Des tronches, des époques, des cultures, des contextes se succèdent ainsi dans l’univers de l’auteur, et ne se ressemblent pas. Ils s’assemblent, en revanche, dans l’univers de l’auteur lui-même. Dans son cerveau et par l’intermédiaire du regard qu’il pose sur des territoires humains souvent éloignés, voire fondamentalement opposés. Et les continents, dans cette œuvre, ne s’affrontent pas moins que les individus et les techniques employées pour les restituer dans les cases.

Dans tous les cas, quelque chose ne tourne pas rond. Chaque intrigue pourrait prétendre que des personnages sont malades, bien sûr. Au premier abord. Chacune pourrait tout autant épargner les êtres et s’en remettre à la nature humaine, ou à l’époque dans laquelle celle-ci infuse.
La nature ? L’époque ? L’impact de l’une sur l’autre ? Inversement ?
Où en sommes-nous exactement ?

L’œil serait-il effectivement dans la tombe ?

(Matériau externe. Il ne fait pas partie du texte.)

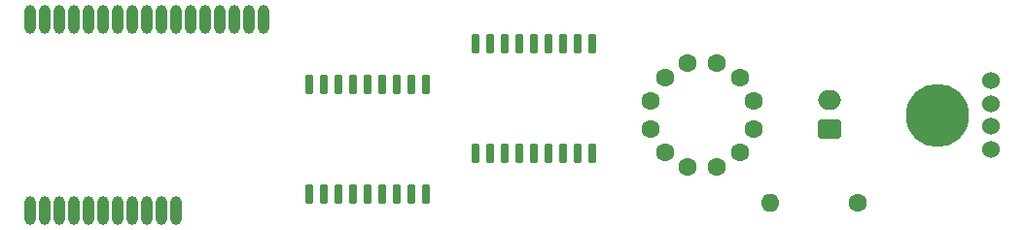
<source format=gbr>
%TF.GenerationSoftware,KiCad,Pcbnew,8.0.3*%
%TF.CreationDate,2024-07-12T14:10:18+09:00*%
%TF.ProjectId,Unit-LD8035E,556e6974-2d4c-4443-9830-3335452e6b69,rev?*%
%TF.SameCoordinates,Original*%
%TF.FileFunction,Soldermask,Top*%
%TF.FilePolarity,Negative*%
%FSLAX46Y46*%
G04 Gerber Fmt 4.6, Leading zero omitted, Abs format (unit mm)*
G04 Created by KiCad (PCBNEW 8.0.3) date 2024-07-12 14:10:18*
%MOMM*%
%LPD*%
G01*
G04 APERTURE LIST*
G04 Aperture macros list*
%AMRoundRect*
0 Rectangle with rounded corners*
0 $1 Rounding radius*
0 $2 $3 $4 $5 $6 $7 $8 $9 X,Y pos of 4 corners*
0 Add a 4 corners polygon primitive as box body*
4,1,4,$2,$3,$4,$5,$6,$7,$8,$9,$2,$3,0*
0 Add four circle primitives for the rounded corners*
1,1,$1+$1,$2,$3*
1,1,$1+$1,$4,$5*
1,1,$1+$1,$6,$7*
1,1,$1+$1,$8,$9*
0 Add four rect primitives between the rounded corners*
20,1,$1+$1,$2,$3,$4,$5,0*
20,1,$1+$1,$4,$5,$6,$7,0*
20,1,$1+$1,$6,$7,$8,$9,0*
20,1,$1+$1,$8,$9,$2,$3,0*%
G04 Aperture macros list end*
%ADD10C,1.600000*%
%ADD11RoundRect,0.500000X-0.008000X0.750000X-0.008000X-0.750000X0.008000X-0.750000X0.008000X0.750000X0*%
%ADD12RoundRect,0.500000X0.008000X-0.750000X0.008000X0.750000X-0.008000X0.750000X-0.008000X-0.750000X0*%
%ADD13RoundRect,0.150000X-0.150000X0.725000X-0.150000X-0.725000X0.150000X-0.725000X0.150000X0.725000X0*%
%ADD14O,1.600000X1.600000*%
%ADD15RoundRect,0.250000X0.750000X-0.600000X0.750000X0.600000X-0.750000X0.600000X-0.750000X-0.600000X0*%
%ADD16O,2.000000X1.700000*%
%ADD17C,1.524000*%
%ADD18C,5.500000*%
G04 APERTURE END LIST*
D10*
%TO.C,V1*%
X137050000Y-96875000D03*
X138300000Y-98875000D03*
X140300000Y-100125000D03*
X142800000Y-100125000D03*
X144800000Y-98875000D03*
X146050000Y-96875000D03*
X146050000Y-94375000D03*
X144800000Y-92375000D03*
X142800000Y-91125000D03*
X140300000Y-91125000D03*
X138300000Y-92375000D03*
X137050000Y-94375000D03*
%TD*%
D11*
%TO.C,U3*%
X103360000Y-87285000D03*
X102090000Y-87285000D03*
X100820000Y-87285000D03*
X99550000Y-87285000D03*
X98280000Y-87285000D03*
X97010000Y-87285000D03*
X95740000Y-87285000D03*
X94470000Y-87285000D03*
X93200000Y-87285000D03*
X91930000Y-87285000D03*
X90660000Y-87285000D03*
X89390000Y-87285000D03*
X88120000Y-87285000D03*
X86850000Y-87285000D03*
X85580000Y-87285000D03*
X84310000Y-87285000D03*
X83040000Y-87285000D03*
D12*
X83040000Y-103925000D03*
X84310000Y-103925000D03*
X85580000Y-103925000D03*
X86850000Y-103925000D03*
X88120000Y-103925000D03*
X89390000Y-103925000D03*
X90660000Y-103925000D03*
X91930000Y-103925000D03*
X93200000Y-103925000D03*
X94470000Y-103925000D03*
X95740000Y-103925000D03*
%TD*%
D13*
%TO.C,U2*%
X131953000Y-89400000D03*
X130683000Y-89400000D03*
X129413000Y-89400000D03*
X128143000Y-89400000D03*
X126873000Y-89400000D03*
X125603000Y-89400000D03*
X124333000Y-89400000D03*
X123063000Y-89400000D03*
X121793000Y-89400000D03*
X121793000Y-98950000D03*
X123063000Y-98950000D03*
X124333000Y-98950000D03*
X125603000Y-98950000D03*
X126873000Y-98950000D03*
X128143000Y-98950000D03*
X129413000Y-98950000D03*
X130683000Y-98950000D03*
X131953000Y-98950000D03*
%TD*%
%TO.C,U1*%
X117475000Y-92964000D03*
X116205000Y-92964000D03*
X114935000Y-92964000D03*
X113665000Y-92964000D03*
X112395000Y-92964000D03*
X111125000Y-92964000D03*
X109855000Y-92964000D03*
X108585000Y-92964000D03*
X107315000Y-92964000D03*
X107315000Y-102514000D03*
X108585000Y-102514000D03*
X109855000Y-102514000D03*
X111125000Y-102514000D03*
X112395000Y-102514000D03*
X113665000Y-102514000D03*
X114935000Y-102514000D03*
X116205000Y-102514000D03*
X117475000Y-102514000D03*
%TD*%
D10*
%TO.C,R1*%
X155067000Y-103251000D03*
D14*
X147447000Y-103251000D03*
%TD*%
D15*
%TO.C,J2*%
X152637000Y-96850000D03*
D16*
X152637000Y-94350000D03*
%TD*%
D17*
%TO.C,J1*%
X166725000Y-98625000D03*
X166725000Y-96625000D03*
X166725000Y-94625000D03*
X166725000Y-92625000D03*
%TD*%
D18*
%TO.C,H1*%
X162052000Y-95631000D03*
%TD*%
M02*

</source>
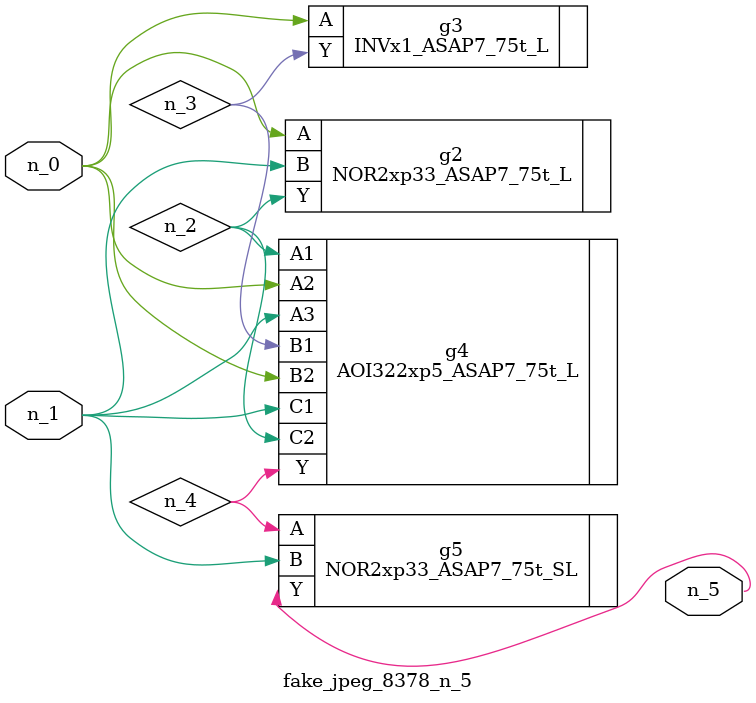
<source format=v>
module fake_jpeg_8378_n_5 (n_0, n_1, n_5);

input n_0;
input n_1;

output n_5;

wire n_3;
wire n_2;
wire n_4;

NOR2xp33_ASAP7_75t_L g2 ( 
.A(n_0),
.B(n_1),
.Y(n_2)
);

INVx1_ASAP7_75t_L g3 ( 
.A(n_0),
.Y(n_3)
);

AOI322xp5_ASAP7_75t_L g4 ( 
.A1(n_2),
.A2(n_0),
.A3(n_1),
.B1(n_3),
.B2(n_0),
.C1(n_1),
.C2(n_2),
.Y(n_4)
);

NOR2xp33_ASAP7_75t_SL g5 ( 
.A(n_4),
.B(n_1),
.Y(n_5)
);


endmodule
</source>
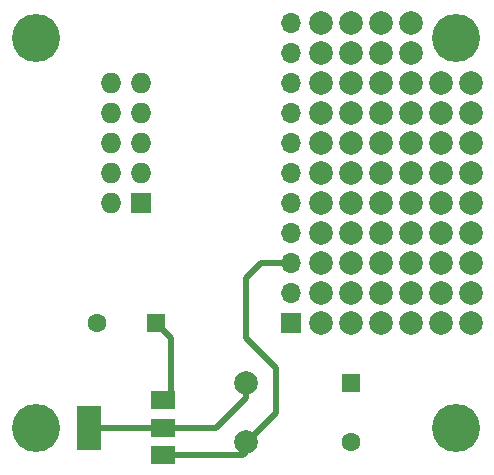
<source format=gtl>
G04 #@! TF.FileFunction,Copper,L1,Top,Signal*
%FSLAX46Y46*%
G04 Gerber Fmt 4.6, Leading zero omitted, Abs format (unit mm)*
G04 Created by KiCad (PCBNEW 4.0.7-e0-6372~58~ubuntu16.10.1) date Fri Jul 21 12:49:51 2017*
%MOMM*%
%LPD*%
G01*
G04 APERTURE LIST*
%ADD10C,0.100000*%
%ADD11C,4.064000*%
%ADD12C,1.998980*%
%ADD13R,1.600000X1.600000*%
%ADD14C,1.600000*%
%ADD15C,2.000000*%
%ADD16R,1.727200X1.727200*%
%ADD17O,1.727200X1.727200*%
%ADD18R,1.700000X1.700000*%
%ADD19O,1.700000X1.700000*%
%ADD20R,2.000000X3.800000*%
%ADD21R,2.000000X1.500000*%
%ADD22C,0.500000*%
G04 APERTURE END LIST*
D10*
D11*
X156210000Y-110490000D03*
X156210000Y-77470000D03*
X191770000Y-77470000D03*
D12*
X193040000Y-101600000D03*
X190500000Y-101600000D03*
X187960000Y-101600000D03*
X185420000Y-101600000D03*
X182880000Y-101600000D03*
X180340000Y-101600000D03*
X193040000Y-99060000D03*
X190500000Y-99060000D03*
X187960000Y-99060000D03*
X185420000Y-99060000D03*
X182880000Y-99060000D03*
X180340000Y-99060000D03*
X193040000Y-96520000D03*
X190500000Y-96520000D03*
X187960000Y-96520000D03*
X185420000Y-96520000D03*
X182880000Y-96520000D03*
X180340000Y-96520000D03*
X193040000Y-93980000D03*
X190500000Y-93980000D03*
X187960000Y-93980000D03*
X185420000Y-93980000D03*
X182880000Y-93980000D03*
X180340000Y-93980000D03*
X193040000Y-91440000D03*
X190500000Y-91440000D03*
X187960000Y-91440000D03*
X185420000Y-91440000D03*
X182880000Y-91440000D03*
X180340000Y-91440000D03*
X193040000Y-88900000D03*
X190500000Y-88900000D03*
X187960000Y-88900000D03*
X185420000Y-88900000D03*
X182880000Y-88900000D03*
X180340000Y-88900000D03*
X193040000Y-86360000D03*
X190500000Y-86360000D03*
X187960000Y-86360000D03*
X185420000Y-86360000D03*
X182880000Y-86360000D03*
X180340000Y-86360000D03*
X193040000Y-83820000D03*
X190500000Y-83820000D03*
X187960000Y-83820000D03*
X185420000Y-83820000D03*
X182880000Y-83820000D03*
X180340000Y-83820000D03*
X193040000Y-81280000D03*
X190500000Y-81280000D03*
X187960000Y-81280000D03*
X185420000Y-81280000D03*
X182880000Y-81280000D03*
X180340000Y-81280000D03*
X187960000Y-78740000D03*
X185420000Y-78740000D03*
X182880000Y-78740000D03*
X180340000Y-78740000D03*
X187960000Y-76200000D03*
X185420000Y-76200000D03*
X182880000Y-76200000D03*
D13*
X166370000Y-101600000D03*
D14*
X161370000Y-101600000D03*
D13*
X182880000Y-106680000D03*
D14*
X182880000Y-111680000D03*
D15*
X173990000Y-106680000D03*
X173990000Y-111680000D03*
D16*
X165100000Y-91440000D03*
D17*
X162560000Y-91440000D03*
X165100000Y-88900000D03*
X162560000Y-88900000D03*
X165100000Y-86360000D03*
X162560000Y-86360000D03*
X165100000Y-83820000D03*
X162560000Y-83820000D03*
X165100000Y-81280000D03*
X162560000Y-81280000D03*
D18*
X177800000Y-101600000D03*
D19*
X177800000Y-99060000D03*
X177800000Y-96520000D03*
X177800000Y-93980000D03*
X177800000Y-91440000D03*
X177800000Y-88900000D03*
X177800000Y-86360000D03*
X177800000Y-83820000D03*
X177800000Y-81280000D03*
X177800000Y-78740000D03*
X177800000Y-76200000D03*
D20*
X160680000Y-110490000D03*
D21*
X166980000Y-110490000D03*
X166980000Y-108190000D03*
X166980000Y-112790000D03*
D12*
X180340000Y-76200000D03*
D11*
X191770000Y-110490000D03*
D22*
X166370000Y-101600000D02*
X167640000Y-102870000D01*
X167640000Y-102870000D02*
X167640000Y-107530000D01*
X167640000Y-107530000D02*
X166980000Y-108190000D01*
X173990000Y-111680000D02*
X174070000Y-111680000D01*
X174070000Y-111680000D02*
X176530000Y-109220000D01*
X175260000Y-96520000D02*
X177800000Y-96520000D01*
X173990000Y-97790000D02*
X175260000Y-96520000D01*
X173990000Y-102870000D02*
X173990000Y-97790000D01*
X176530000Y-105410000D02*
X173990000Y-102870000D01*
X176530000Y-109220000D02*
X176530000Y-105410000D01*
X166980000Y-112790000D02*
X173750000Y-112790000D01*
X173750000Y-112790000D02*
X173990000Y-112550000D01*
X173990000Y-112550000D02*
X173990000Y-111680000D01*
X166980000Y-110490000D02*
X160680000Y-110490000D01*
X173990000Y-106680000D02*
X173990000Y-107950000D01*
X171450000Y-110490000D02*
X166980000Y-110490000D01*
X173990000Y-107950000D02*
X171450000Y-110490000D01*
M02*

</source>
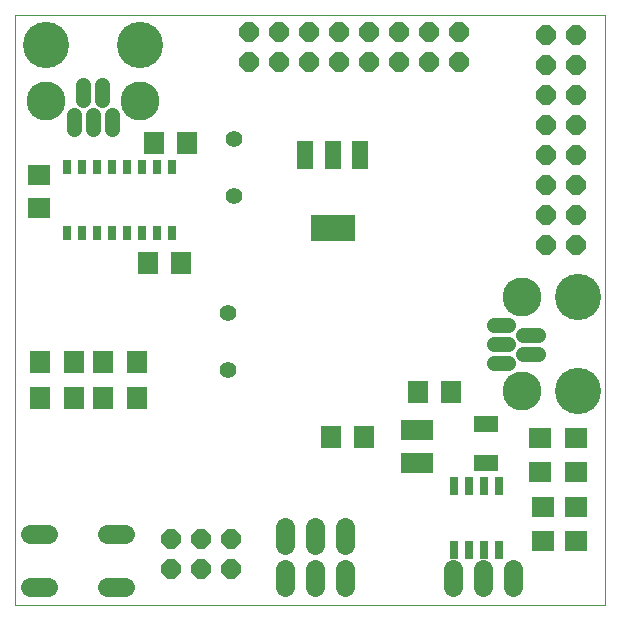
<source format=gbs>
G75*
%MOIN*%
%OFA0B0*%
%FSLAX25Y25*%
%IPPOS*%
%LPD*%
%AMOC8*
5,1,8,0,0,1.08239X$1,22.5*
%
%ADD10C,0.00000*%
%ADD11C,0.06400*%
%ADD12R,0.11030X0.06699*%
%ADD13OC8,0.06400*%
%ADD14R,0.02762X0.05912*%
%ADD15R,0.08400X0.05400*%
%ADD16R,0.07498X0.06699*%
%ADD17C,0.15400*%
%ADD18C,0.12998*%
%ADD19C,0.05156*%
%ADD20R,0.05200X0.09200*%
%ADD21R,0.14573X0.09061*%
%ADD22R,0.06699X0.07487*%
%ADD23R,0.06699X0.07498*%
%ADD24C,0.05600*%
%ADD25R,0.02762X0.05124*%
%ADD26R,0.07487X0.06699*%
D10*
X0002550Y0001000D02*
X0002550Y0197850D01*
X0199400Y0197850D01*
X0199400Y0001000D01*
X0002550Y0001000D01*
D11*
X0007750Y0007100D02*
X0013750Y0007100D01*
X0013750Y0024900D02*
X0007750Y0024900D01*
X0033350Y0024900D02*
X0039350Y0024900D01*
X0039350Y0007100D02*
X0033350Y0007100D01*
X0092550Y0007000D02*
X0092550Y0013000D01*
X0092550Y0021000D02*
X0092550Y0027000D01*
X0102550Y0027000D02*
X0102550Y0021000D01*
X0102550Y0013000D02*
X0102550Y0007000D01*
X0112550Y0007000D02*
X0112550Y0013000D01*
X0112550Y0021000D02*
X0112550Y0027000D01*
X0148550Y0013000D02*
X0148550Y0007000D01*
X0158550Y0007000D02*
X0158550Y0013000D01*
X0168550Y0013000D02*
X0168550Y0007000D01*
D12*
X0136550Y0048488D03*
X0136550Y0059512D03*
D13*
X0074550Y0023000D03*
X0074550Y0013000D03*
X0064550Y0013000D03*
X0064550Y0023000D03*
X0054550Y0023000D03*
X0054550Y0013000D03*
X0179550Y0121000D03*
X0179550Y0131000D03*
X0179550Y0141000D03*
X0179550Y0151000D03*
X0179550Y0161000D03*
X0179550Y0171000D03*
X0179550Y0181000D03*
X0179550Y0191000D03*
X0189550Y0191000D03*
X0189550Y0181000D03*
X0189550Y0171000D03*
X0189550Y0161000D03*
X0189550Y0151000D03*
X0189550Y0141000D03*
X0189550Y0131000D03*
X0189550Y0121000D03*
X0150550Y0182000D03*
X0150550Y0192000D03*
X0140550Y0192000D03*
X0130550Y0192000D03*
X0130550Y0182000D03*
X0140550Y0182000D03*
X0120550Y0182000D03*
X0120550Y0192000D03*
X0110550Y0192000D03*
X0110550Y0182000D03*
X0100550Y0182000D03*
X0090550Y0182000D03*
X0090550Y0192000D03*
X0100550Y0192000D03*
X0080550Y0192000D03*
X0080550Y0182000D03*
D14*
X0149050Y0040630D03*
X0154050Y0040630D03*
X0159050Y0040630D03*
X0164050Y0040630D03*
X0164050Y0019370D03*
X0159050Y0019370D03*
X0154050Y0019370D03*
X0149050Y0019370D03*
D15*
X0159550Y0048500D03*
X0159550Y0061500D03*
D16*
X0177550Y0056598D03*
X0177550Y0045402D03*
X0178550Y0033598D03*
X0189550Y0033598D03*
X0189550Y0045402D03*
X0189550Y0056598D03*
X0189550Y0022402D03*
X0178550Y0022402D03*
D17*
X0190196Y0072252D03*
X0190196Y0103748D03*
X0044298Y0187646D03*
X0012802Y0187646D03*
D18*
X0012802Y0169142D03*
X0044298Y0169142D03*
X0171692Y0103748D03*
X0171692Y0072252D03*
D19*
X0166967Y0081701D02*
X0162211Y0081701D01*
X0162211Y0088000D02*
X0166967Y0088000D01*
X0172085Y0084850D02*
X0176841Y0084850D01*
X0176841Y0091150D02*
X0172085Y0091150D01*
X0166967Y0094299D02*
X0162211Y0094299D01*
X0034849Y0159661D02*
X0034849Y0164417D01*
X0031700Y0169535D02*
X0031700Y0174291D01*
X0025400Y0174291D02*
X0025400Y0169535D01*
X0022251Y0164417D02*
X0022251Y0159661D01*
X0028550Y0159661D02*
X0028550Y0164417D01*
D20*
X0099450Y0151200D03*
X0108550Y0151200D03*
X0117650Y0151200D03*
D21*
X0108550Y0126799D03*
D22*
X0060062Y0155000D03*
X0049038Y0155000D03*
X0047038Y0115000D03*
X0058062Y0115000D03*
X0108038Y0057000D03*
X0119062Y0057000D03*
X0137038Y0072000D03*
X0148062Y0072000D03*
D23*
X0043148Y0070000D03*
X0031952Y0070000D03*
X0022148Y0070000D03*
X0010952Y0070000D03*
X0010952Y0082000D03*
X0022148Y0082000D03*
X0031952Y0082000D03*
X0043148Y0082000D03*
D24*
X0073550Y0079500D03*
X0073550Y0098500D03*
X0075550Y0137500D03*
X0075550Y0156500D03*
D25*
X0055050Y0147024D03*
X0050050Y0147024D03*
X0045050Y0147024D03*
X0040050Y0147024D03*
X0035050Y0147024D03*
X0030050Y0147024D03*
X0025050Y0147024D03*
X0020050Y0147024D03*
X0020050Y0124976D03*
X0025050Y0124976D03*
X0030050Y0124976D03*
X0035050Y0124976D03*
X0040050Y0124976D03*
X0045050Y0124976D03*
X0050050Y0124976D03*
X0055050Y0124976D03*
D26*
X0010550Y0133488D03*
X0010550Y0144512D03*
M02*

</source>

Dans cet album, le personnage principal s’appelle Patrick. Un petit air non dissimulé du Patrick Bateman de Bret Easton Ellis ? Quelle étrange ressemblance…
Sur la rive opposée : un flic. Un petit air de Paul Meurisse ? Disons Meurisse dans Le deuxième souffle de Jean-Pierre Melville.

Les références et les clins d’œil abondent dans l’œuvre de Christian De Metter. Une véritable arche d’un album à l’autre, dont les occupants naviguent entre Paris et Londres, Londres et le Nouveau Mexique, le Nouveau Mexique et Salem.

Mais la sève essentielle, dans ce voyage, c’est de l’humain.
Tout ce qu’on pourrait reprocher à De Metter, c’est que ses histoires finissent toujours bien.
Ce qu’on lui accordera à ce sujet, c’est qu’il aura fallu de sacrés dégâts pour en finir.
Mais c’est peut-être la nature qui veut ça.